A lot of The Big Sick works well. It's funny, but ultimately never frivolous (in one of the film's funniest exchanges, a heckler tells Kumail to go back to ISIS and Beth asks him if he's a recruit, because why he would want ISIS to have more people? and then makes him acknowledge that he's being racist), and its exploration of the internal conflict that Kumail feels between what his family wants for him and how he feels, as well as its acknowledgment of what his family has at stake in his future (they moved to a new country, but that doesn't mean that they want their generation to be the end of their culture and traditions), is thoughtful and compelling. Where the film stumbles is in the way that it depicts its female characters, allowing them little agency or voice. Granted, where Emily is concerned this is by narrative necessity because she's in a coma for much of the film and not available to give her thoughts for the part of the film where most of the story's emotional development is happening. When she does wake up she points out to Kumail that his emotional journey doesn't mean much to her because she wasn't there for it, but whatever emotional journey she has to take from Point B (the break up) to Point C (the reconciliation) is left off-screen.
This wouldn't feel like a big deal were it not for the fact that the film is rife with moments where, instead of hearing from the female characters about their own feelings and experiences, the film instead has their male counterparts talk to each other to explain the women's feelings and experiences. During the course of the film Kumail and Terry will form a strong bond that at one point finds Terry confiding to Kumail about something he did which has caused a rift in his marriage. Terry's feelings on the matter are explored in depth, but if Beth has any thoughts on the matter they're expressed not by her, but by Terry. Similarly, when everything comes to a head, bringing about conflict between Kumail and his parents, it's Kumail's father who ends up speaking for both parents. It's odd, for a film co-written by a woman, that the female characters exist with so little dimension and are often reduced to being little more than symbols that represent the desires, the fears, and the anxieties of the man they're in a relationship with, functioning to provide a mirror that reflects back to that man either a positive or negative image of himself. We learn a lot about Kumail, but we don't learn much about any of the women he's involved with other than how they feel about the things that he likes (such as The X-Files and old horror movies).

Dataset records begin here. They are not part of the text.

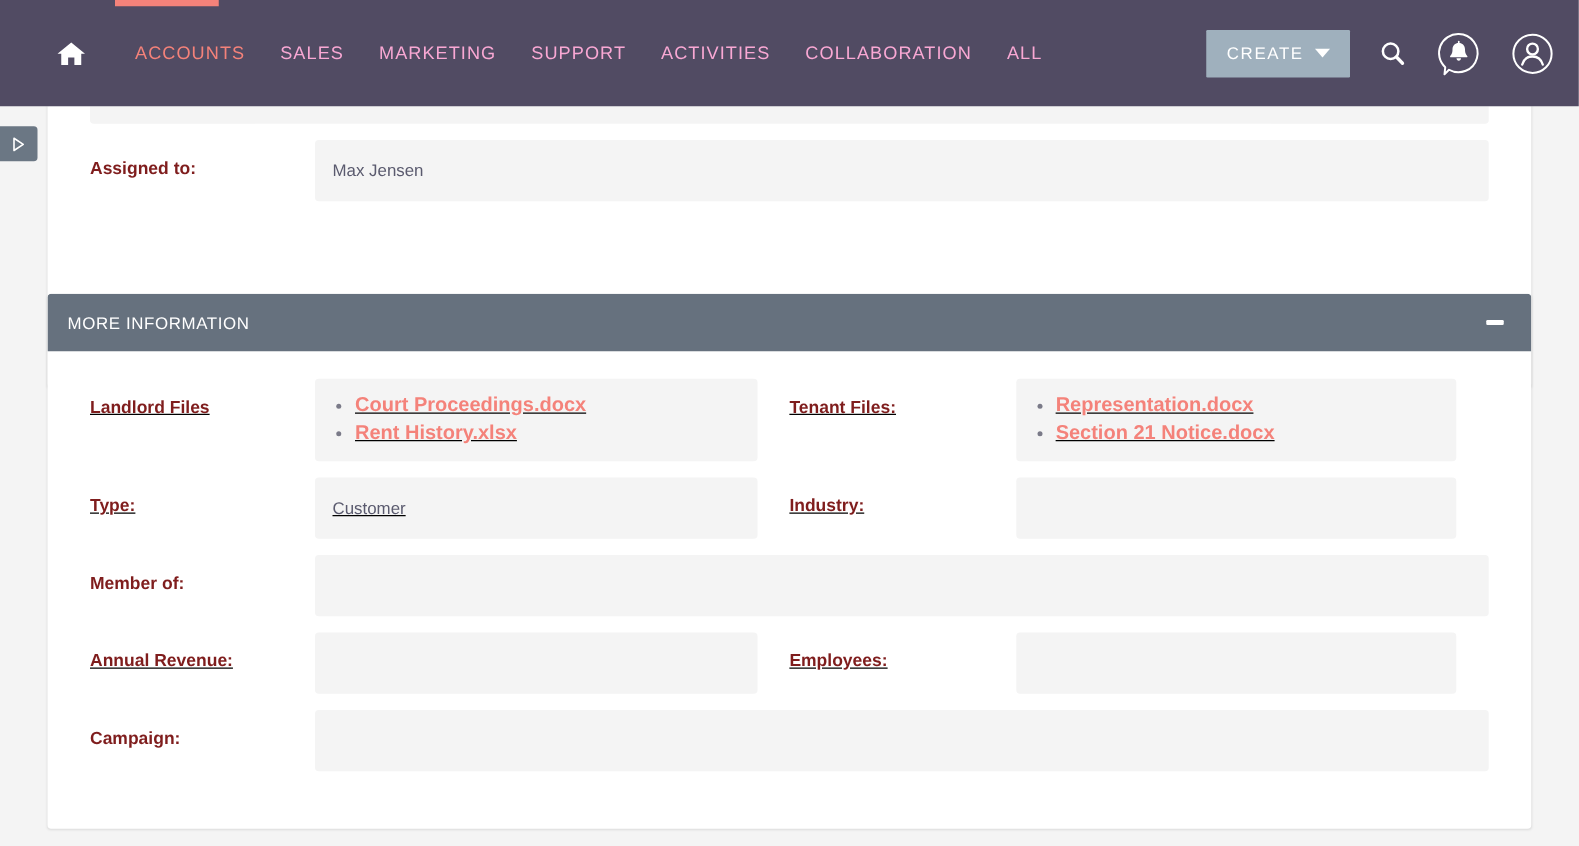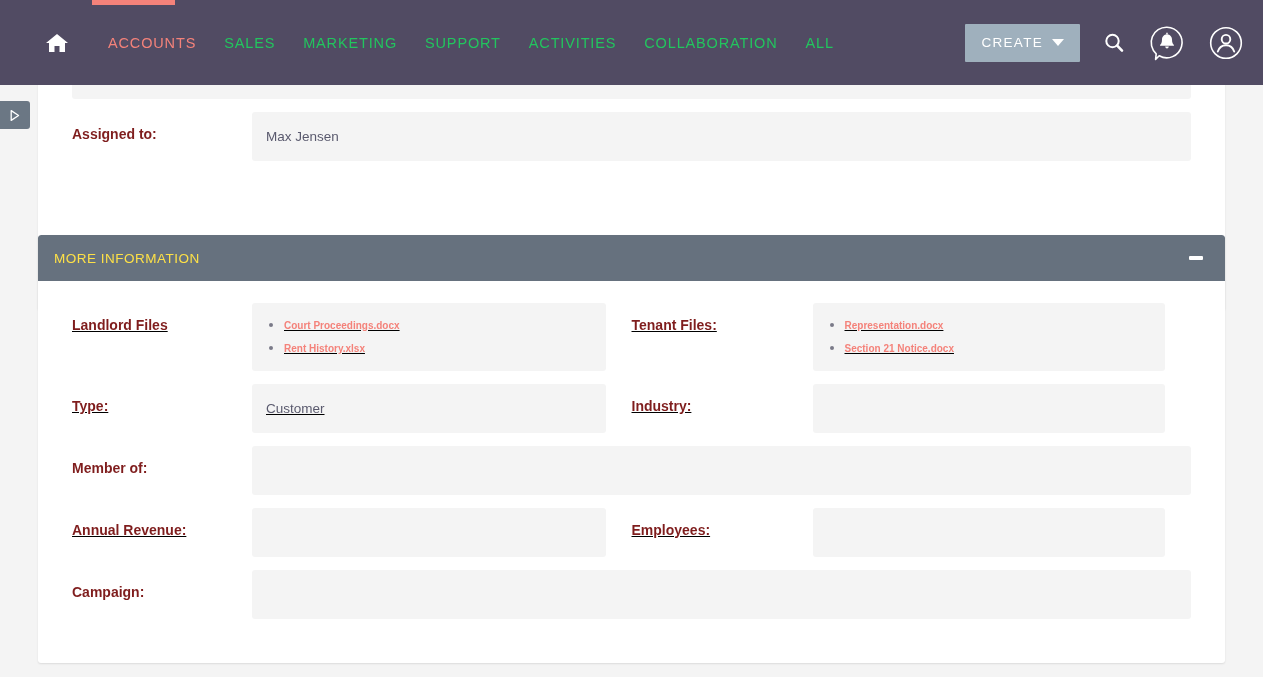--- a/index.html
+++ b/index.html
@@ -46,7 +46,7 @@
     gap: 4px;
   }
   .nav-link {
-    color: #22c55e;
+    color: #f9a8d4;
     font-size: 14.5px;
     letter-spacing: 0.85px;
     text-transform: uppercase;

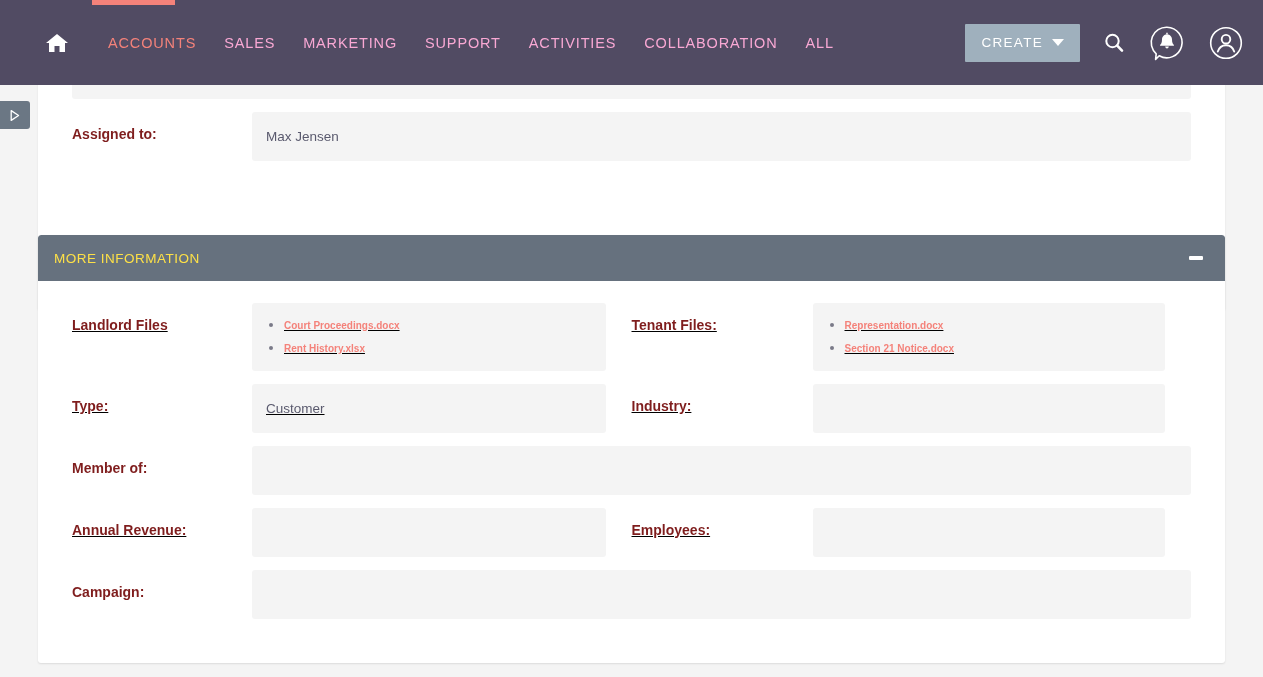--- a/index.html
+++ b/index.html
@@ -145,7 +145,7 @@
     border-radius: 3px 3px 0 0;
   }
   .panel-title {
-    color: #fde047;
+    color: #ffffff;
     font-size: 13.5px;
     letter-spacing: 0.5px;
     text-transform: uppercase;

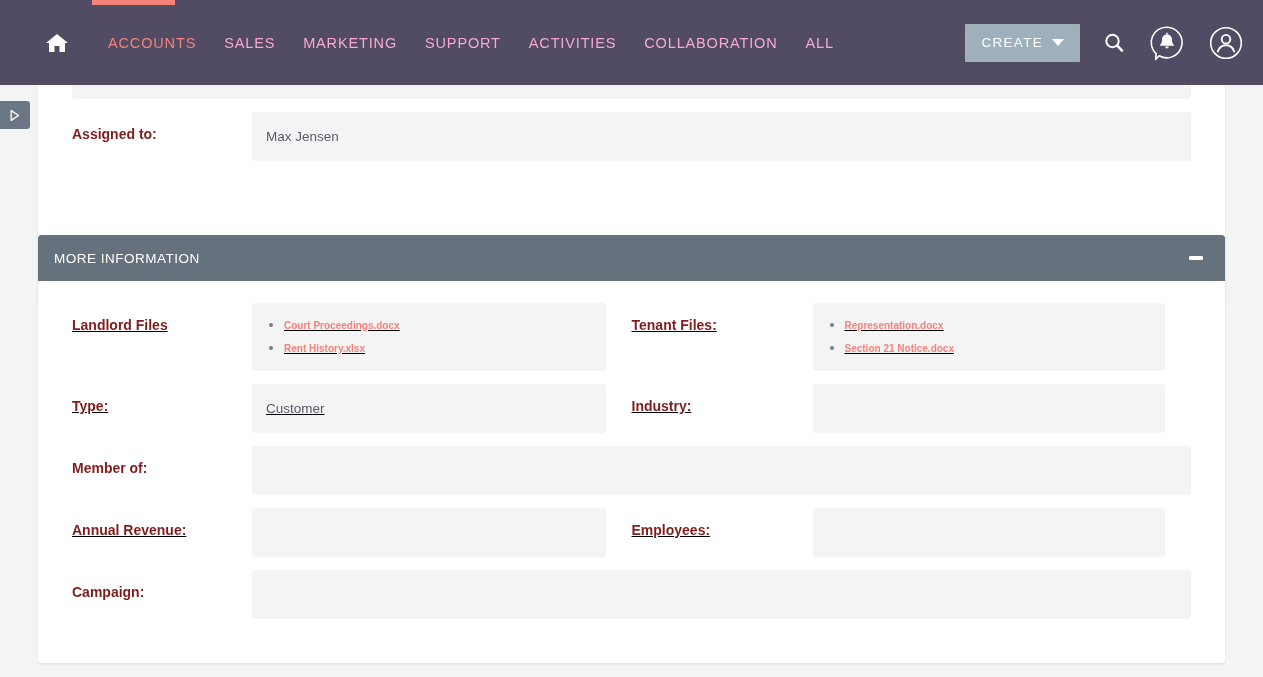--- a/index.html
+++ b/index.html
@@ -218,7 +218,7 @@
   ul.file-list li::marker { color: #7a7a88; font-size: 13px; }
   .file-link {
     color: #f4827a;
-    font-size: 10px;
+    font-size: 16px;
     font-weight: bold;
     text-decoration: none;
     cursor: pointer;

None of that is to say that The Big Sick isn't a good movie. Art is a messy and imperfect thing and you can appreciate certain parts of it even as you cast a critical eye at others. The Big Sick definitely succeeds much more than it fails, and though I was bothered by its general lack of interest in its female characters (particularly since it is, ostensibly, a film about a relationship), I was nevertheless entertained by it. It's a good film and makes for a nice change of pace from the "sameness" of Hollywood films and the types of protagonists those films tend to tell stories about.